=== DATA EXTRACTS ===

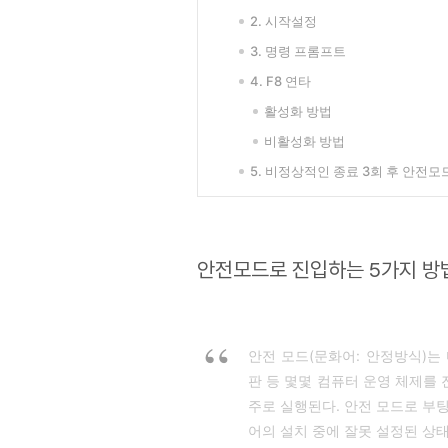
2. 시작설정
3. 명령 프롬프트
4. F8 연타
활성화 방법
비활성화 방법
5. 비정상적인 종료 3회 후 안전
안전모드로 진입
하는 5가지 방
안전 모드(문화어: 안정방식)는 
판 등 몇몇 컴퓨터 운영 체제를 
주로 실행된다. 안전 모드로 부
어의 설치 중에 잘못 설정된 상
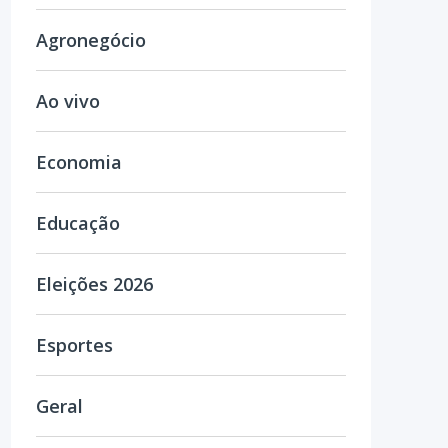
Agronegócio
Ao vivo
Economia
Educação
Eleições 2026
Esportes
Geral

=== TASK REQUIREMENTS ===
Reproduce every line of the material above verbatim, omitting the pictures.

=== EXERCISE RESULT ===
2. 시작설정
3. 명령 프롬프트
4. F8 연타
활성화 방법
비활성화 방법
5. 비정상적인 종료 3회 후 안전
안전모드로 진입
하는 5가지 방
안전 모드(문화어: 안정방식)는 
판 등 몇몇 컴퓨터 운영 체제를 
주로 실행된다. 안전 모드로 부
어의 설치 중에 잘못 설정된 상
Agronegócio
Ao vivo
Economia
Educação
Eleições 2026
Esportes
Geral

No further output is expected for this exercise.